K. J. Lawson

Free agent
- Position: Shooting guard / small forward

Personal information
- Born: May 7, 1996 (age 30) Memphis, Tennessee, U.S.
- Listed height: 6 ft 7 in (2.01 m)
- Listed weight: 209 lb (95 kg)

Career information
- High school: Hamilton (Memphis, Tennessee)
- College: Memphis (2015–2017); Kansas (2018–2019); Tulane (2019–2020);
- NBA draft: 2020: undrafted
- Playing career: 2020–present

Career history
- 2020–2021: Worcester Wolves

Career highlights
- AAC Freshman of the Year (2017); AAC All-Freshman Team (2017);

= K. J. Lawson =

American basketball player (born 1996)

Keelon Lawson III (born May 7, 1996) is an American professional basketball player who last played for the Worcester Wolves of the British Basketball League.
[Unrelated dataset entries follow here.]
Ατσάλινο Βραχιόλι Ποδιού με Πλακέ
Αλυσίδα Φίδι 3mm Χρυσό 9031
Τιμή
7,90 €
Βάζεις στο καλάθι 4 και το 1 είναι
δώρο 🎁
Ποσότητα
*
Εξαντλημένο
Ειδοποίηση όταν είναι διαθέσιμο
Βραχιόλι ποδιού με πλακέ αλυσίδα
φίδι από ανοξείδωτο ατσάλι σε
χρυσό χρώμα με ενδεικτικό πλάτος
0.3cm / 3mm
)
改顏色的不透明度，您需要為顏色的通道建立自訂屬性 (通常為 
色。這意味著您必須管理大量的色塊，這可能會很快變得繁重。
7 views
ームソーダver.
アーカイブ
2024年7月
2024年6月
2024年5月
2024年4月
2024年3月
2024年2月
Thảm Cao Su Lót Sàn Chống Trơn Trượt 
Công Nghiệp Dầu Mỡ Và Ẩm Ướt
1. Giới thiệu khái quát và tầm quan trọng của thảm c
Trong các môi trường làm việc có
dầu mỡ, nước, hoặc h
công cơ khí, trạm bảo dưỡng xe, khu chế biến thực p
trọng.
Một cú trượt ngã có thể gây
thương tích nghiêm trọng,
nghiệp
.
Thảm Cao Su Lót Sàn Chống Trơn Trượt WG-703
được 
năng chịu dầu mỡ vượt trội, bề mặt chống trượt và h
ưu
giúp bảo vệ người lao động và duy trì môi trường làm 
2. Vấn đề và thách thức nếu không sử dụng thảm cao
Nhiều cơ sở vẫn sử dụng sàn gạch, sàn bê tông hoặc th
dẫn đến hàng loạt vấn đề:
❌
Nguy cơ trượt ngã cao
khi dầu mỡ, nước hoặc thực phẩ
He played college basketball for the Memphis Tigers, the Kansas Jayhawks, and the Tulane Green Wave.

==High school career==
Lawson attended Hamilton High School in Memphis, Tennessee. He averaged 21.4 points and 12.6 rebounds per game as a junior, earning TSWA Class AAA All-State Team honors. As a senior, he averaged 22.3 points per game and led the Wildcats to the 2015 TSSAA Class AAA state title. Lawson committed to play college basketball at Memphis on October 7, 2013.

==College career==
Lawson played in 10 games as a true freshman, averaging 8.8 points and 3.5 rebounds per game, before sustaining an Achilles injury and taking a medical redshirt. As a redshirt freshman, Lawson averaged 12.3 points and 8.1 rebounds per game, earning AAC Freshman of the Year honors. He transferred to Kansas in April 2017. In the first round of the 2019 NCAA Tournament, Lawson scored 13 points in a 87–53 win against Northeastern. Lawson averaged 3.1 points and 2.0 rebounds per game as a redshirt sophomore. Following the season, he transferred again to Tulane. On December 1, 2019, Lawson scored a career-high 30 points in an 82–65 win against Southern. As a redshirt junior, Lawson averaged 13.1 points and 5.5 rebounds per game. Though he had an additional year of eligibility, he opted to turn professional.

==Professional career==
On September 4, 2020, Lawson signed his first professional contract with the Worcester Wolves of the British Basketball League.

He joined the Boston Celtics roster for the 2021 NBA Summer League.

==Personal life==
Lawson's younger brother, Dedric, plays basketball professionally and was his college teammate at Memphis and Kansas. Another younger brother, Chandler, played for Oregon before transferring to Memphis. Lawson's youngest brother, Johnathan, was a highly ranked high school recruit in the 2021 class before committing to Memphis. K.J. Lawson married his wife Sydney in July 2019, having met at Kansas. He is a vegan.